What is Severs Disease of the Heel Bone?
Children are certainly not little adults. Anatomically they are distinct. One of those variations is there are growing regions within bones where the growth of the bone occurs at. Since the bones have these growing locations, injuries to these growth regions may occur. Among the most prevalent of such problems is one that is known as Severs disease which impacts the back section of the heel bone in the feet. The most frequent reason for this issue can be excessive use. When running or walking the rear portion of the calcaneus bone is the first to make contact with the floor and this applies loads of stress with that portion of the heel and can make it at risk from injury. The most common indications of Severs disease is discomfort with exercise behind the heel bone and soreness on compressing the sides of the calcaneus bone. It can be significantly painful in the course of and immediatly after athletic activity. This really is more prevalent in the early teenage years. By the older teenage years, the growing region no longer is there so it will be not possible to get this condition then.

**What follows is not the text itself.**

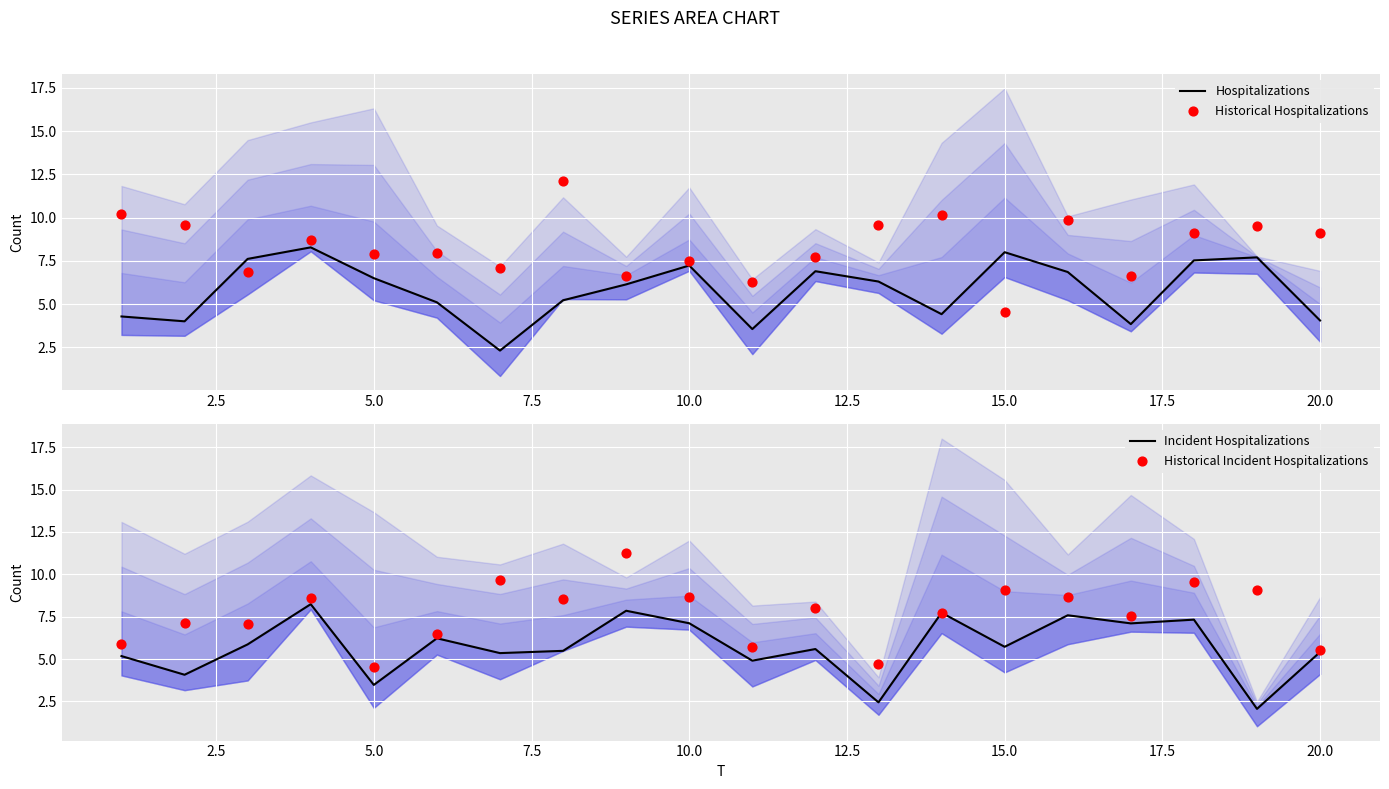

What are all the series names shown in the legend?

Hospitalizations, Historical Hospitalizations, Incident Hospitalizations, Historical Incident Hospitalizations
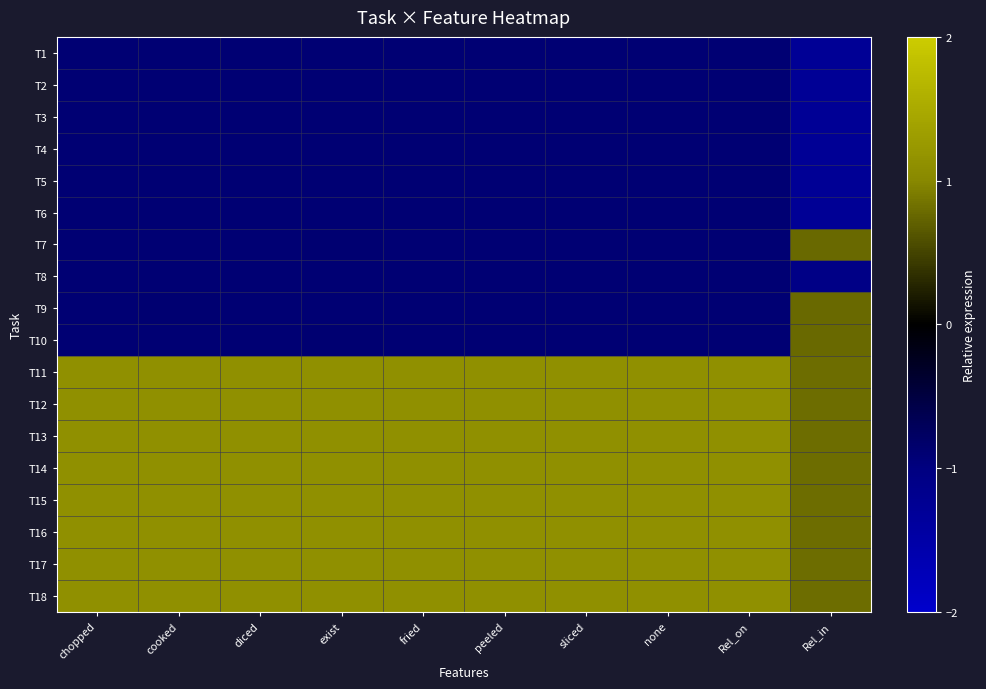

Rank the series by their maximum value, from highest to lowest.

T11, T12, T13, T14, T15, T16, T17, T18, T7, T9, T10, T1, T2, T3, T4, T5, T6, T8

As the growing region of the calcaneus vanishes entirely as the kid ages, this disorder is self-limiting and will be grown out of. Therapy of Severs disease when it's painful is geared toward improving the symptoms while awaiting the development to get its course. Generally simply describing the self-limiting aspect of the Severs disease along with lessening activity amounts is sufficient to help this problem. Typically a soft cushioning heel lift may be used within the footwear for helping with the signs and symptoms. Ice packs used on the region following sports activity can help with the more painful episodes. When these measures don't settle things down enough, then a more severe lowering of activity and sporting activities amounts may be required. In the most difficult instances, a immobilizing brace might have to be employed to extremely control exercise.